In my posts Should you cache hash values even for trivial classes? and When accessing hash tables, how much time is spent computing the hash functions?, I showed that caching hash values could accelerate operations over hash tables, sets and maps… even when the hash tables do not fit in CPU cache.
To be clear, I do not mean to say that it is necessarily the computation of the hash values that is the bottleneck, however the whole computation, including the latency of the operations, slows you down more than you would think, even when dealing with out-of-cache data structures.
In my earlier posts, I used the Java programming language. Java already relies on precomputed hash values in its standard library. Indeed, Java strings have precomputed hash values.
It is always prudent to check observations using different programming languages. So I decided to reproduce a similar test using the Swift programming language.
I create a trivial class containing three integer values just like I did in Java:
class Triple : Hashable, Equatable { let x, y, z : Int init(x: Int, y:Int, z:Int) { self.x = x self.y = y self.z = z } final var hashValue: Int { return x + 31 &* y + 961 &* z } }
Then I recreate a slightly different version where the value of the hash value is precomputed:
class BufferedTriple : Hashable, Equatable { let x, y, z : Int private let hash : Int init(x: Int, y:Int, z:Int) { self.x = x self.y = y self.z = z hash = x + 31 &* y + 961 &* z } final var hashValue: Int { return hash } }
My benchmark involves creating a large set of these points, and checking how many of 100 other points are in this set. The code is simple:
for i in a { if bs.contains(i) { counter += 1 } }
I ran this benchmark using Linux, Swift 4.1 and a Skylake processor. Roughly speaking, in my tests, the buffered version (that precomputes the hash values) is about twice as fast:
Triple | BufferedTriple |
---|---|
20 us | 12 us |
But maybe it takes much longer creating BufferedTriple instances? In fact, no. It takes about 1.5 us to construct the 100 instances, whether they are Triple and BufferedTriple. It takes slightly more time to construct the BufferedTriple instances but the difference is less than 0.2 us.

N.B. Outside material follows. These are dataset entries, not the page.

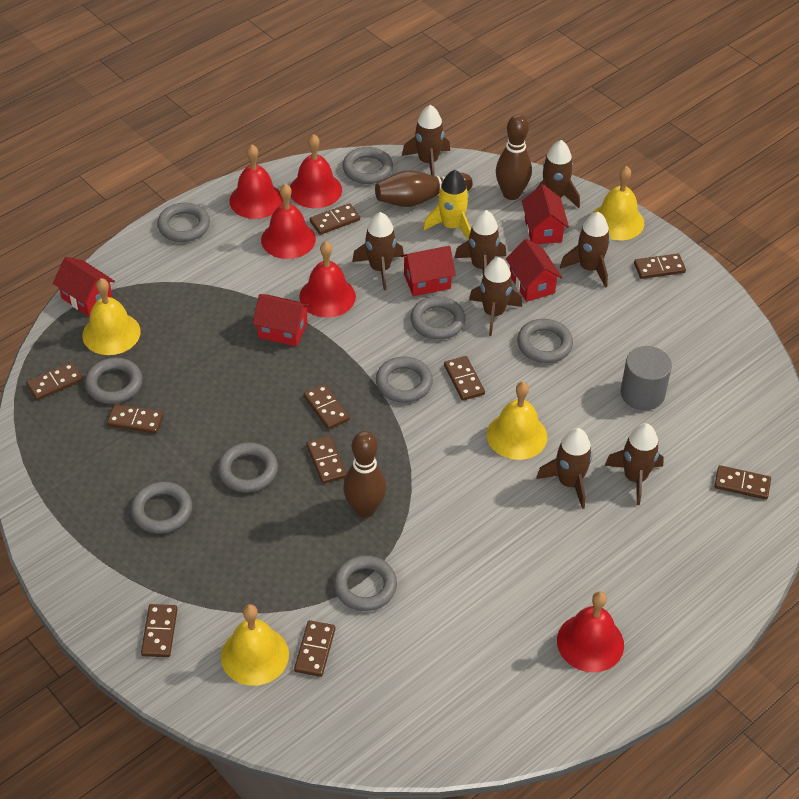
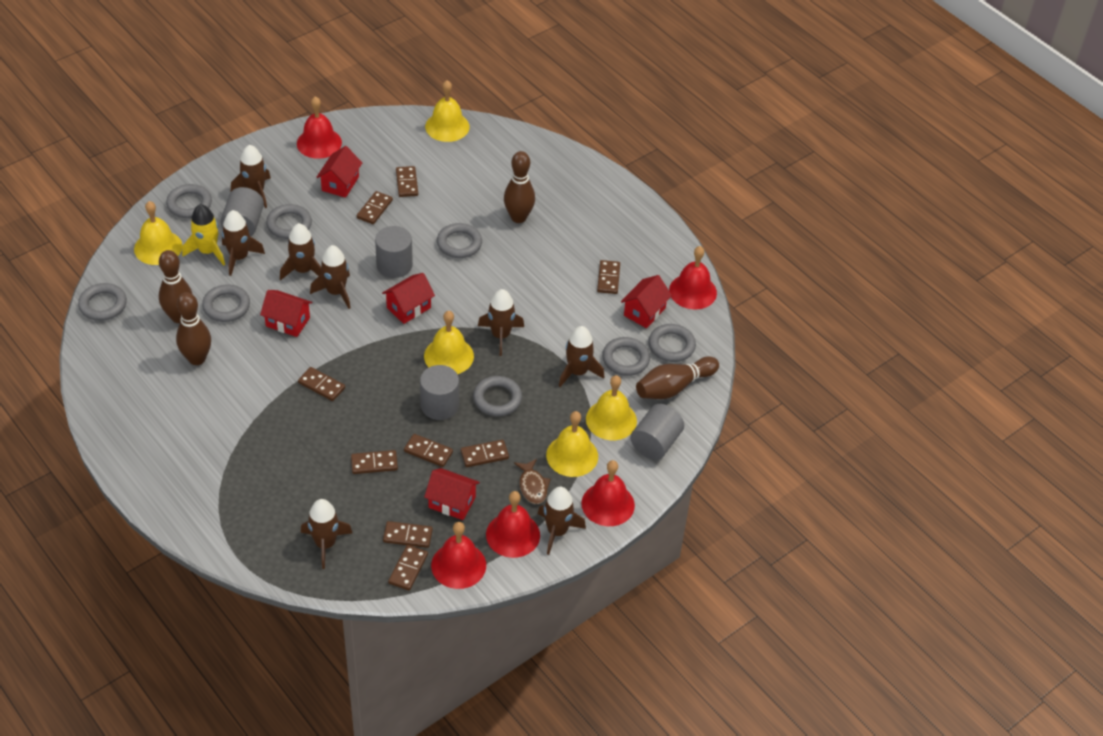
brown bowling pin: 3 -> 4
brown domino: 10 -> 9
brown fish: 0 -> 1
grey cylinder: 1 -> 4
grey ring: 9 -> 8
yellow bell: 4 -> 5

My point is not that you should always or often precompute hash values. There are obvious downsides to this memoization approach even if it did not stop the Java engineers from doing it for all strings. Consider this instead: if you think that when working with large, out-of-cache, data structures, computational speed is not important, your mental model of software performance is incomplete.
Further reading: For greater speed, try batching your out-of-cache data accesses
Well this is expected since you didn’t include the extra time it takes to init the BufferedTriples, no? The more you get to re-use the same instances the more beneficial this is.
you didn’t include the extra time it takes to init the BufferedTriples, no?
I did not. However, once you have the hash value, you can re-use many times.
I do not advocate pre-computing the hash values in general.
Hi Daniel, I find your post interesting and I observed similar measurements. However, you still have to compute the hash value, be it in the constructor of your object or at lookup time. So unless you reuse the same object instances over and over, you will just move the computation on a different code path. In the last few cases where I had to profile hashmap lookups, it was with caches. I would check if a given key object (tuple of something) would exists in the cache. In this typical use case, keys are rarely available in final form and must be constructed at the point of lookup and dominate execution time.
Though you are correct, I think it is a bit less trivial than what your arguments might imply. If you try running my tests (Swift runs well on Linux), you’ll notice that I record the time required to construct Triples and BufferedTriples and the difference is small.
What would be a good way to cache the hash value using the new Hasher protocol? The hashValue int will probably eventually be deprecated.